Our annually updated Asset Class Building Blocks Chart ranks the more important asset classes by their performance for each of the trailing 20 calendar years, with the best performing asset class for each year appearing at the top of its column, and the worst at the bottom.
The chart includes the performance of a hypothetical portfolio macro-allocated according to a 60% equity / 40% fixed income split. The 60/40 hypothetical portfolio invites a closer scrutiny of the asset classes on the chart. After only a cursory examination, a number of observations – some of them quite counterintuitive – leap out at us:
- The 60/40 Portfolio consistently hovers near the middle of the pack, year after year. This is exactly what one wants from a diversified portfolio. Indeed, it is the reason to have a diversified portfolio in the first place: it is less volatile, vis-à-vis all its alternatives, than any of those alternatives, even though it is composed of them, and so enjoys their riskier returns.
- Putting the same point another way: if you trace the path of any one asset class over the whole period covered by the chart, it is rather shocking to see how each and every one of them jinks about so crazily from one year to the next.

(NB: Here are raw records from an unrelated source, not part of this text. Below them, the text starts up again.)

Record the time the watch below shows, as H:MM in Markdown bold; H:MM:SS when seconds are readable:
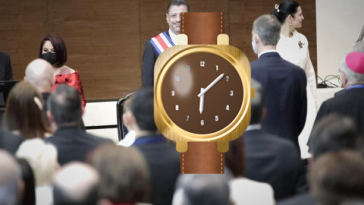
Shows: **6:08**
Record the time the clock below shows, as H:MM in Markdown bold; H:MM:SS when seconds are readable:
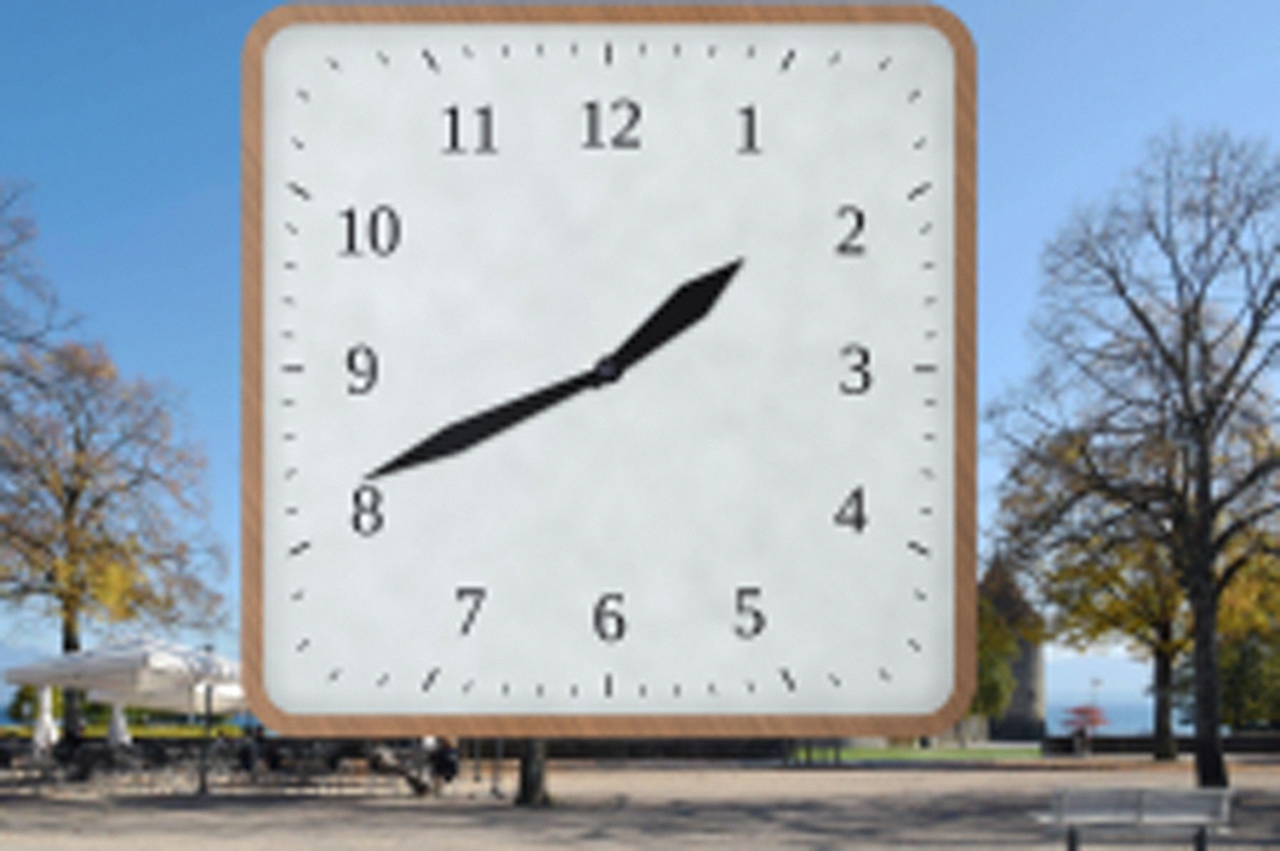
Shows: **1:41**
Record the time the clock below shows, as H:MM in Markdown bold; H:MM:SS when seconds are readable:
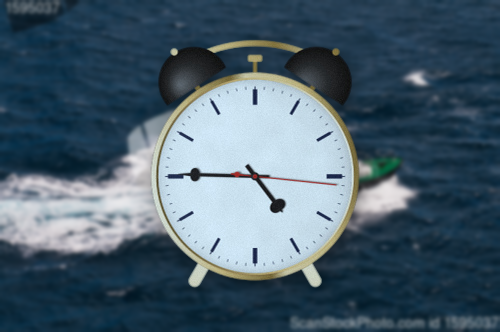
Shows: **4:45:16**
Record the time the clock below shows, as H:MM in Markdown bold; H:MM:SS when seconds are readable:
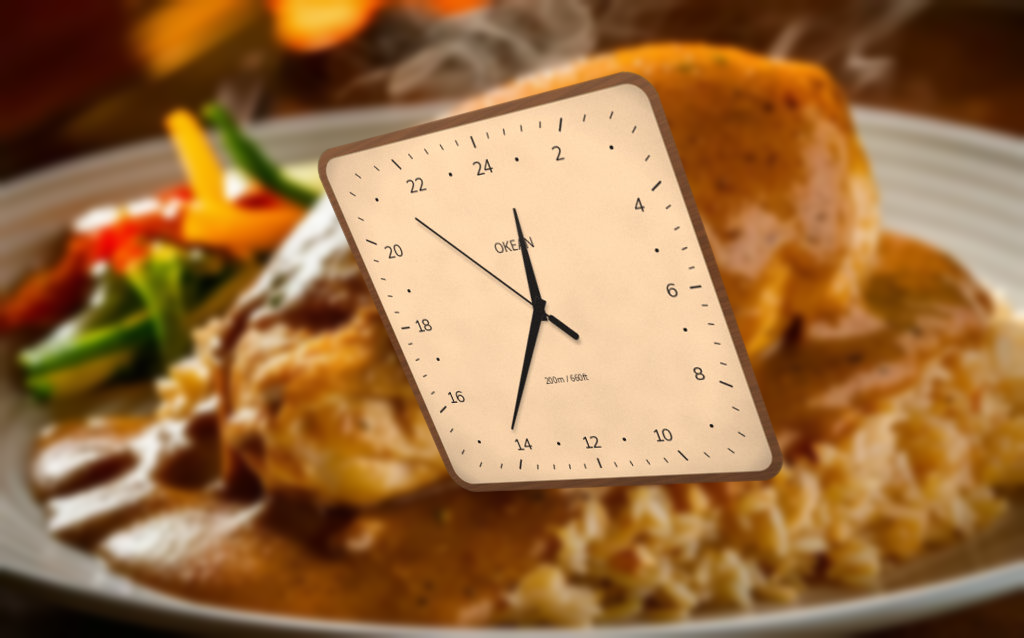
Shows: **0:35:53**
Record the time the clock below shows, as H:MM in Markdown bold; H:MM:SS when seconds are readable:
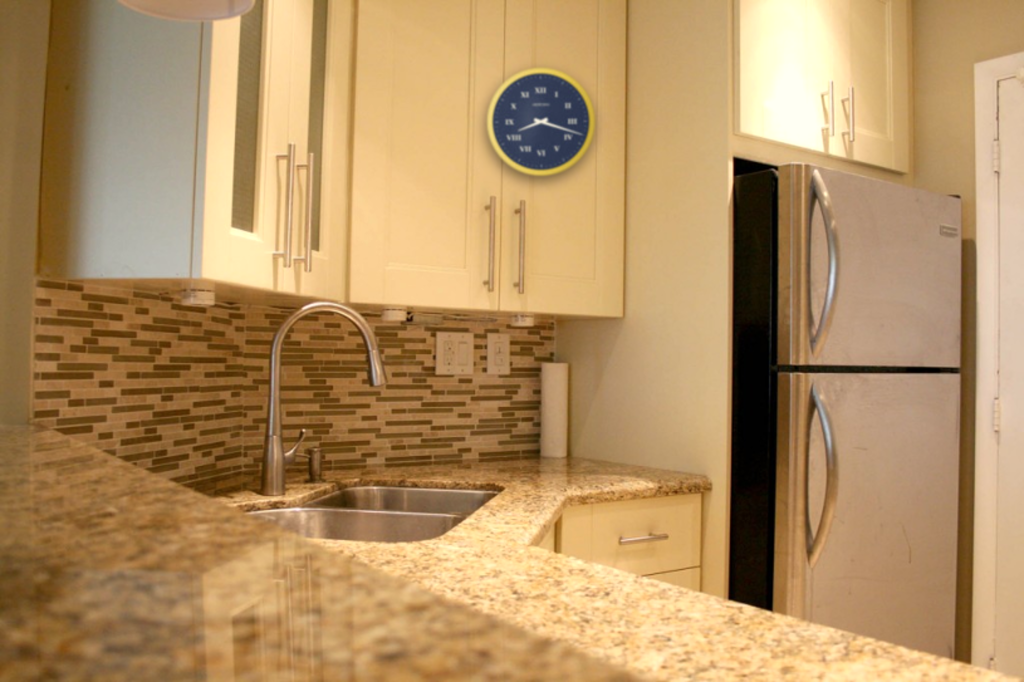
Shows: **8:18**
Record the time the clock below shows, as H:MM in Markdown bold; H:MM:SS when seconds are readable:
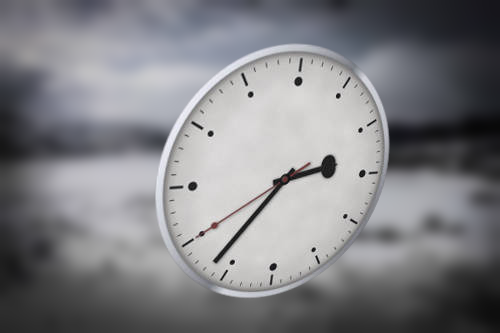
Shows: **2:36:40**
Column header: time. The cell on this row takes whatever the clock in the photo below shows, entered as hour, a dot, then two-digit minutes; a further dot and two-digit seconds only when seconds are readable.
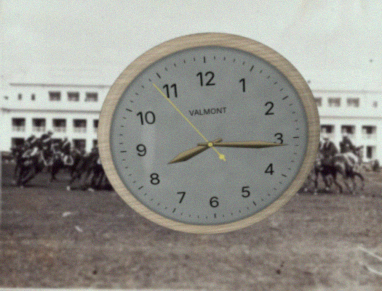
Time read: 8.15.54
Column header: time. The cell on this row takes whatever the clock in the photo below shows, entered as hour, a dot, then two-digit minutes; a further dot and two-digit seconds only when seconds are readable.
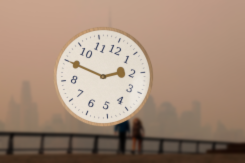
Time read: 1.45
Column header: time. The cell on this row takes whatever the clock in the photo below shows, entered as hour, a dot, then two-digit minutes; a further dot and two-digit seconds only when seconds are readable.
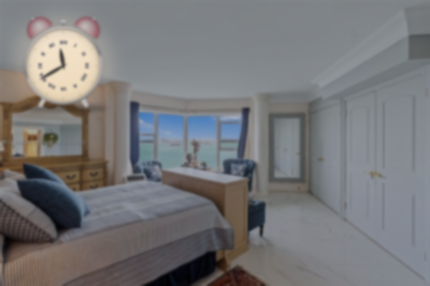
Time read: 11.40
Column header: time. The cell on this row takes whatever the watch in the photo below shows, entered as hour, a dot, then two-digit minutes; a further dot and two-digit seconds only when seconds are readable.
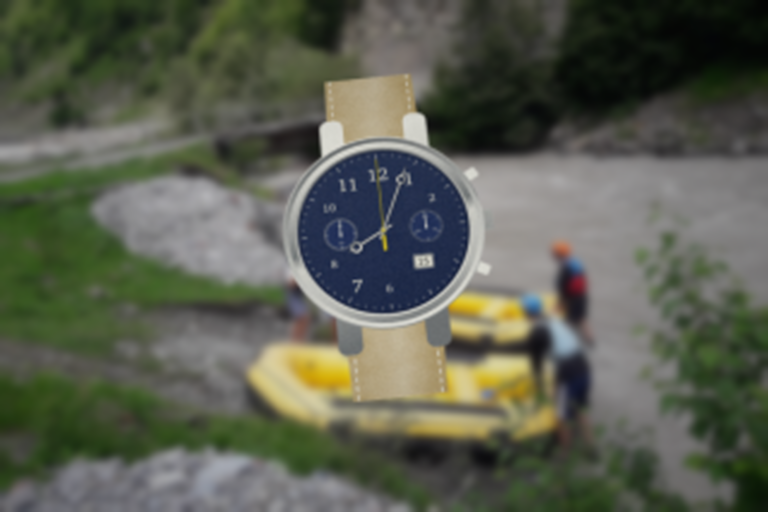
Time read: 8.04
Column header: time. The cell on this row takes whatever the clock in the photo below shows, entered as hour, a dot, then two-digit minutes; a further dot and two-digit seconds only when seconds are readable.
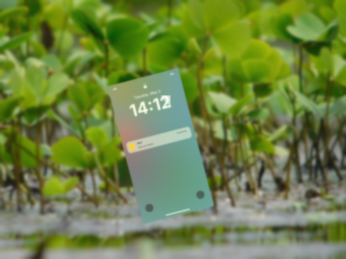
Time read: 14.12
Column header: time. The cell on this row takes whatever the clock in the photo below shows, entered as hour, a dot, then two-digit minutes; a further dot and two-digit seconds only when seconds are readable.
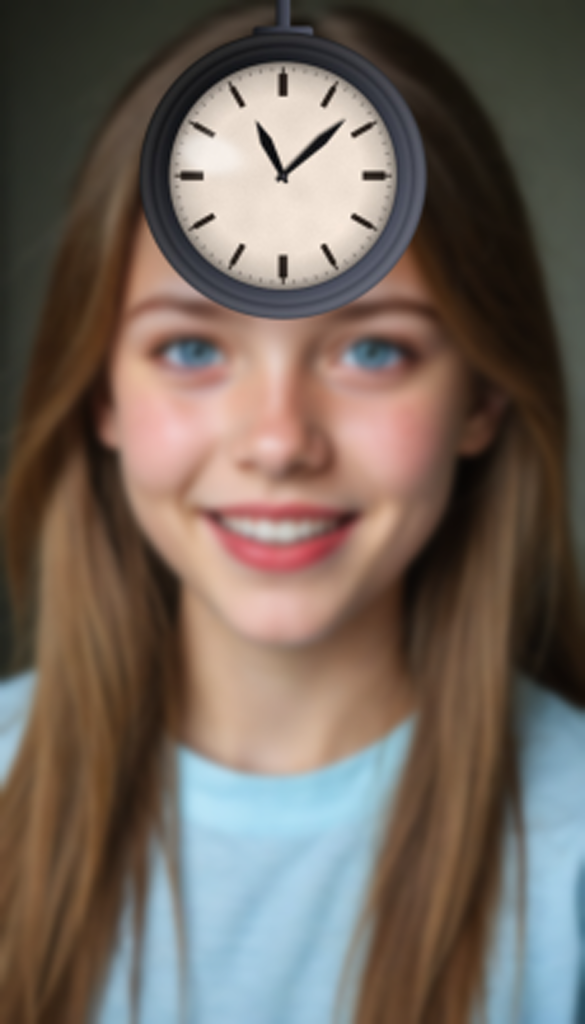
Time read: 11.08
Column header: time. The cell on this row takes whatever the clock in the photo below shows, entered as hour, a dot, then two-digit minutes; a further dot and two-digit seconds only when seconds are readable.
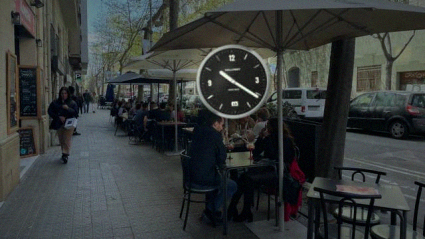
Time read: 10.21
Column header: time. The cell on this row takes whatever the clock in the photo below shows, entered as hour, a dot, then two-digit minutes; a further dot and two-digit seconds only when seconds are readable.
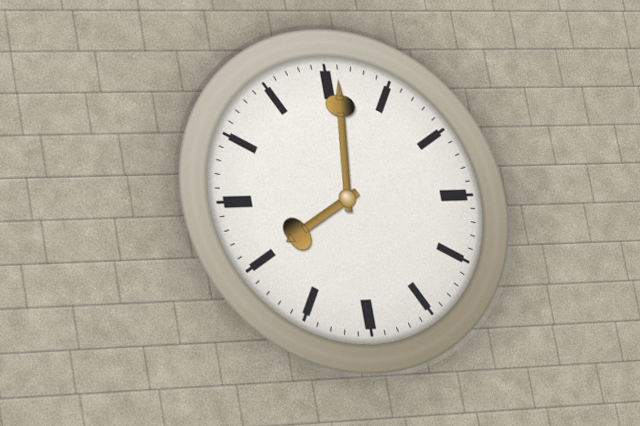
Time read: 8.01
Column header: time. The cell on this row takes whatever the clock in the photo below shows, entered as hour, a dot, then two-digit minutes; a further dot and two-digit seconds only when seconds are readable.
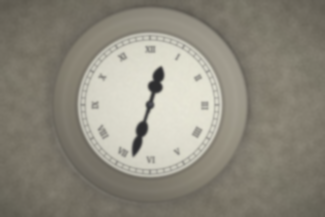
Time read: 12.33
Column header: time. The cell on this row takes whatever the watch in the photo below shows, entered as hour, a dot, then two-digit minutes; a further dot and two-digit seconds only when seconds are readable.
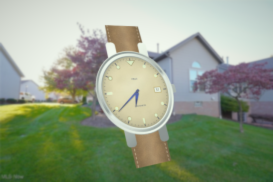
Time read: 6.39
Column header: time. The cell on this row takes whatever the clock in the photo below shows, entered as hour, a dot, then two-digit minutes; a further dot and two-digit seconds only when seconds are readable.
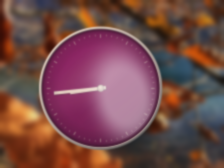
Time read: 8.44
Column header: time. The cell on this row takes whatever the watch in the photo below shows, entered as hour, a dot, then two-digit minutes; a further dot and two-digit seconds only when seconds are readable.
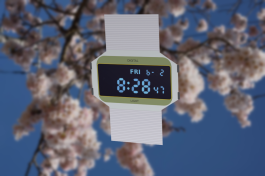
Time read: 8.28.47
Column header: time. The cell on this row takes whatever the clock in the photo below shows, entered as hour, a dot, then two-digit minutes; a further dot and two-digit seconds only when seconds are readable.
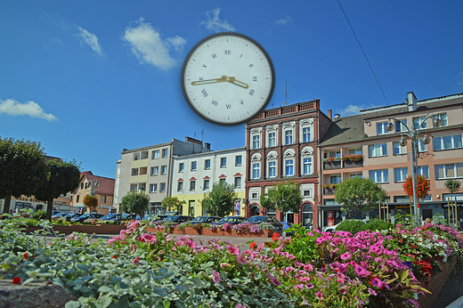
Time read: 3.44
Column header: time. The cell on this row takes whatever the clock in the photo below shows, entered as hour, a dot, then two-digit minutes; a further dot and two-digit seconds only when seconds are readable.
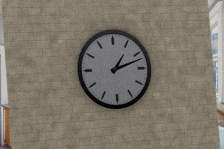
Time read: 1.12
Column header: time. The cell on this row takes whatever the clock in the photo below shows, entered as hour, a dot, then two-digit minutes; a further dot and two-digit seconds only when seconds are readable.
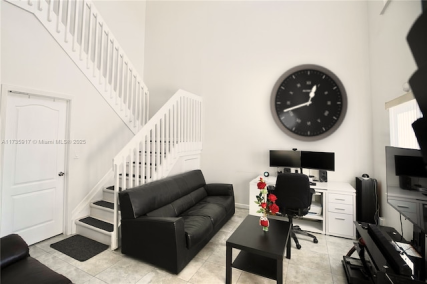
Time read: 12.42
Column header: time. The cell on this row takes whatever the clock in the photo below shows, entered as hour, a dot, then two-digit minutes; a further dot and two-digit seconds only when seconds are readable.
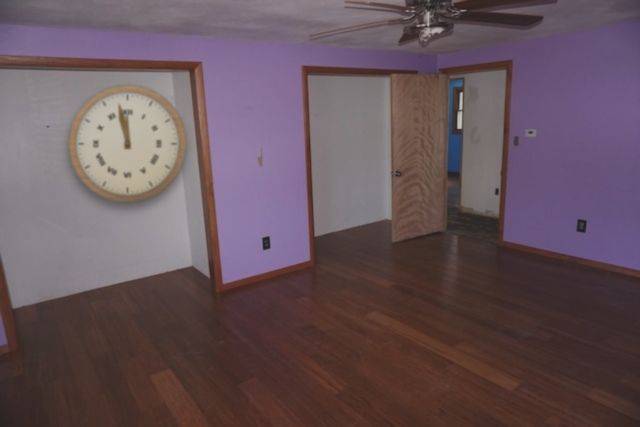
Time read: 11.58
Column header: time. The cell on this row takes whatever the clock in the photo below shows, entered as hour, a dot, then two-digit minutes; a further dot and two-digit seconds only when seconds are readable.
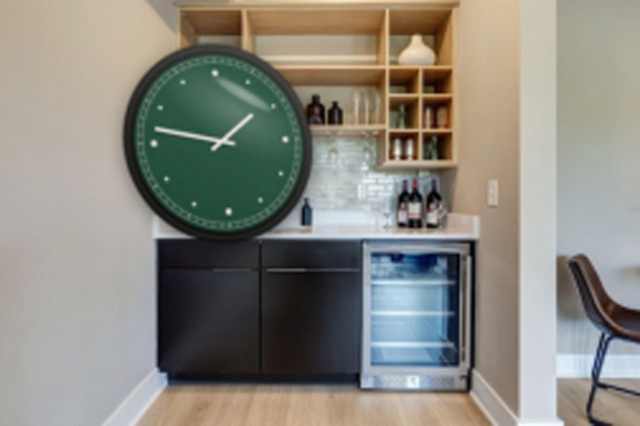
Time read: 1.47
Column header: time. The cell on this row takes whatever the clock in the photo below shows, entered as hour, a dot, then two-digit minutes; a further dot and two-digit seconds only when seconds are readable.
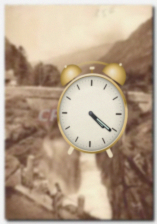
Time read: 4.21
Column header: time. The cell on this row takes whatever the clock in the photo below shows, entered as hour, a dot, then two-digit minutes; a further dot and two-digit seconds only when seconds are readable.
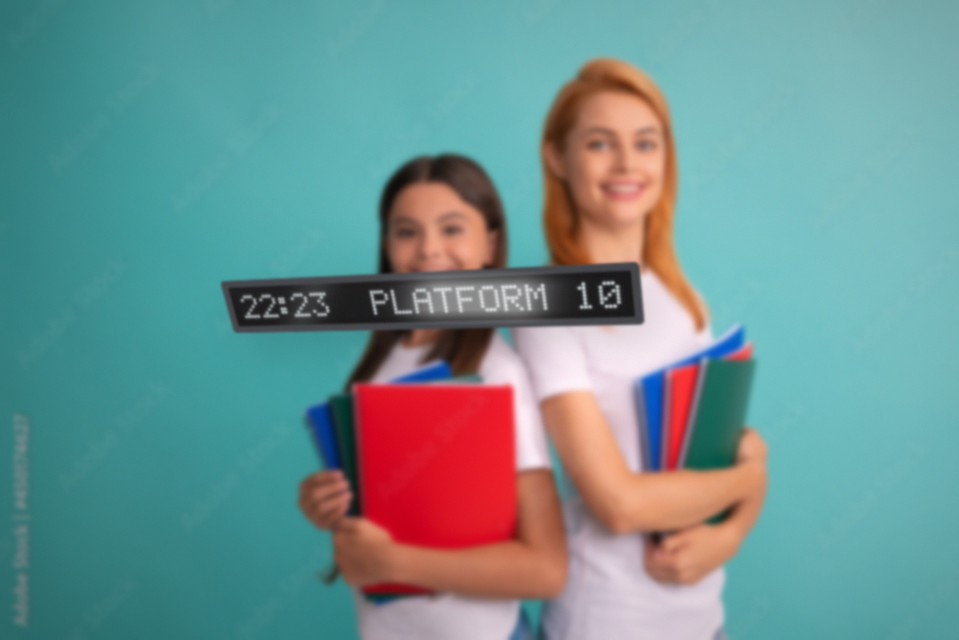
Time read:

- 2018 was a lousy year for investors in everything: the top performing asset class was … 1-Year Treasury Bills! Yes, that’s right: the 2.31% risk free return thrashed all comers.
- We were recently asked, “Why not just put everything in the S&P 500, since it’s been doing so relatively well lately?”
- The last time we heard this question was in 1999, just before the Tech Crash of 2000 and 9/11. We heard it a lot that year. As you can see from the chart, that Index subsequently suffered a massive repudiation by investors, and did not begin to climb back until 2003.
- The S&P 500 has not actually been doing that well lately, compared to other asset classes. Not that we’re complaining – it’s been doing great – but in 2017 it was trounced by Emerging Markets (!), in 2016 by US Small Company Stock, in 2015 by Foreign Small Stocks (!) … you get the drift.
There are many more such fascinating insights to be gleaned from this terrific chart. Fascinating to finance nerds like us, anyway. Not only are they interesting, they are important.